Alhaji Mohammed expressed delight that Mrs. Austen-Peters, who is the Provost of TAFTA and the Founder of Terra Kulture, has decided to

extend her attainment of excellence in the performing arts and movie production to the training of youths to prepare them for gainful

employment.

“Who can ever forget ‘Saro the Musical’, the premiere of which I watched live in London; ‘Wakaa’ or ‘The Kalakuta Queens’, also

musicals, just to name a few? I recall that ‘The Kalakuta Queens’ was performed for a global audience when Nigeria hosted the United Nations World Tourism Organization (UNWTO) Commission for Africa meeting in

Abuja in 2018. Those who watched that performance were so dazzled that

they have continued to talk about it to this day,” he said.

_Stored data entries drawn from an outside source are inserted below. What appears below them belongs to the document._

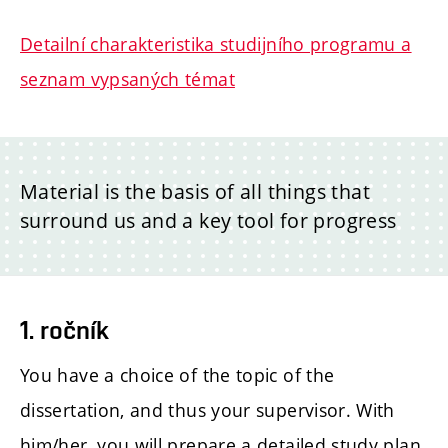
Detailní charakteristika studijního programu a
seznam vypsaných témat
Material is the basis of all things that
surround us and a key tool for progress
1. ročník
You have a choice of the topic of the
dissertation, and thus your supervisor. With
him/her, you will prepare a detailed study plan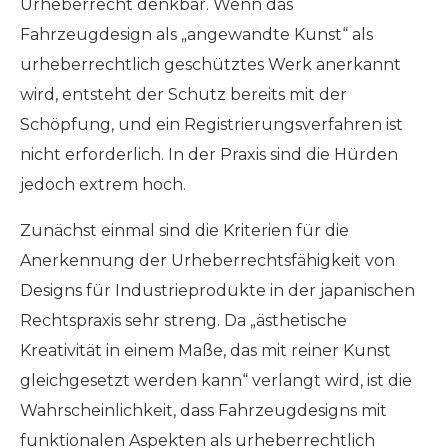
Urheberrecht denkbar. Wenn das
Fahrzeugdesign als „angewandte Kunst“ als
urheberrechtlich geschütztes Werk anerkannt
wird, entsteht der Schutz bereits mit der
Schöpfung, und ein Registrierungsverfahren ist
nicht erforderlich. In der Praxis sind die Hürden
jedoch extrem hoch.
Zunächst einmal sind die Kriterien für die
Anerkennung der Urheberrechtsfähigkeit von
Designs für Industrieprodukte in der japanischen
Rechtspraxis sehr streng. Da „ästhetische
Kreativität in einem Maße, das mit reiner Kunst
gleichgesetzt werden kann“ verlangt wird, ist die
Wahrscheinlichkeit, dass Fahrzeugdesigns mit
funktionalen Aspekten als urheberrechtlich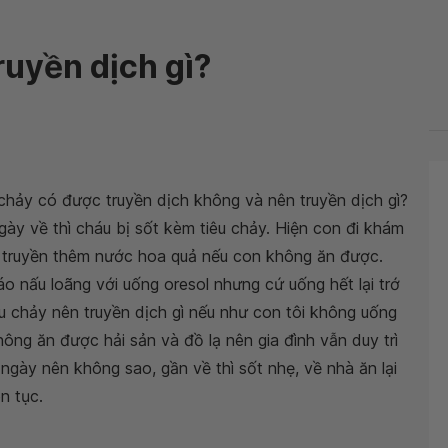
truyền dịch gì?
 chảy có được truyền dịch không và nên truyền dịch gì?
ngày về thì cháu bị sốt kèm tiêu chảy. Hiện con đi khám
nh truyền thêm nước hoa quả nếu con không ăn được.
áo nấu loãng với uống oresol nhưng cứ uống hết lại trớ
tiêu chảy nên truyền dịch gì nếu như con tôi không uống
ông ăn được hải sản và đồ lạ nên gia đình vẫn duy trì
gày nên không sao, gần về thì sốt nhẹ, về nhà ăn lại
ên tục.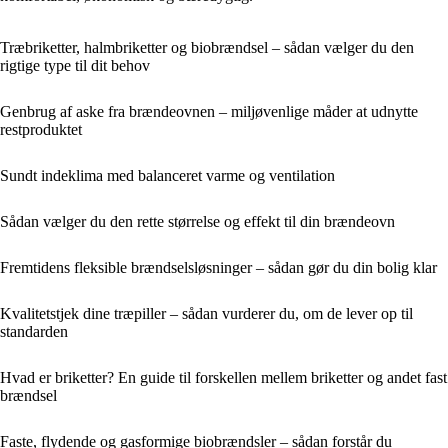
Træbriketter, halmbriketter og biobrændsel – sådan vælger du den
rigtige type til dit behov
Genbrug af aske fra brændeovnen – miljøvenlige måder at udnytte
restproduktet
Sundt indeklima med balanceret varme og ventilation
Sådan vælger du den rette størrelse og effekt til din brændeovn
Fremtidens fleksible brændselsløsninger – sådan gør du din bolig klar
Kvalitetstjek dine træpiller – sådan vurderer du, om de lever op til
standarden
Hvad er briketter? En guide til forskellen mellem briketter og andet fast
brændsel
Faste, flydende og gasformige biobrændsler – sådan forstår du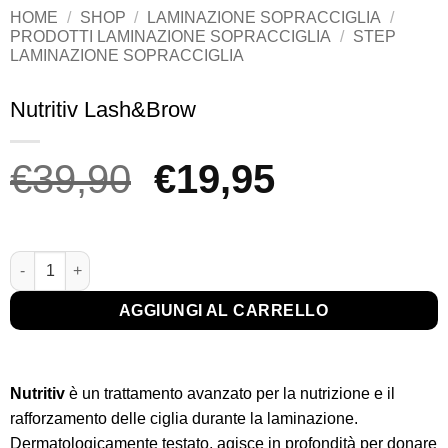
HOME
/
SHOP
/
LAMINAZIONE SOPRACCIGLIA
/
PRODOTTI LAMINAZIONE SOPRACCIGLIA
/
STEP
LAMINAZIONE SOPRACCIGLIA
Nutritiv Lash&Brow
Il
Il
€
39,90
€
19,95
prezzo
prezzo
originale
attuale
Nutritiv Lash&Brow quantità
era:
è:
AGGIUNGI AL CARRELLO
€39,90.
€19,95.
Nutritiv
è un trattamento avanzato per la nutrizione e il
rafforzamento delle ciglia durante la laminazione.
Dermatologicamente testato, agisce in profondità per donare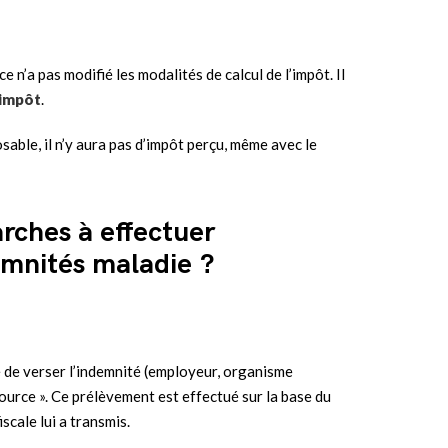
 n’a pas modifié les modalités de calcul de l’impôt. Il
’impôt
.
able, il n’y aura pas d’impôt perçu, même avec le
arches à effectuer
emnités maladie ?
e de verser l’indemnité (employeur, organisme
ource ». Ce prélèvement est effectué sur la base du
scale lui a transmis.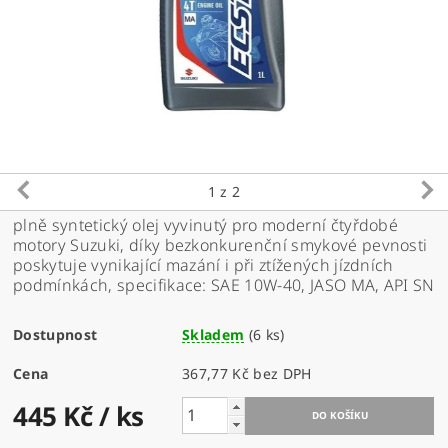
1
z 2
plně syntetický olej vyvinutý pro moderní čtyřdobé
motory Suzuki, d
íky bezkonkurenční smykové pevnosti
poskytuje vynikající mazání i při ztížených jízdních
podmínkách,
specifikace: SAE 10W-40, JASO MA, API SN
Dostupnost
Skladem
(6 ks)
Cena
367,77 Kč bez DPH
445 Kč
/ ks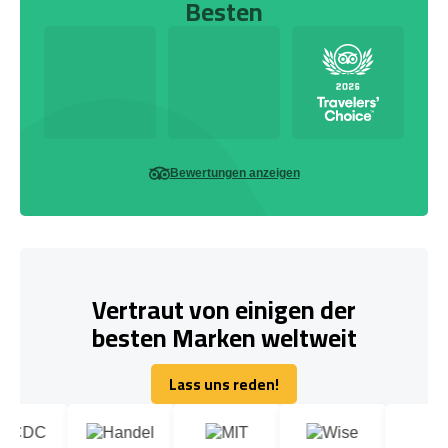
Besten
Bewertungen anzeigen
Vertraut von einigen der
besten Marken weltweit
Lass uns reden!
Lass uns reden!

The Minister pledged the partnership of the Federal Ministry of Information and Culture with TAFTA to extend the invaluable training

of youths in the creative sector across the length and breadth of Nigeria, adding that when vacancies are available, TAFTA graduates can

be recruited by some of the parastatals under the ministry, while the Academy can also help train some of staffers of the ministry,

especially the great talents in the National Troupe of Nigeria.

He congratulated TAFTA for the successful graduation of the first set 3,750 trainees, and admonished the trainees to take advantage of the opportunity offered to them by TAFTA.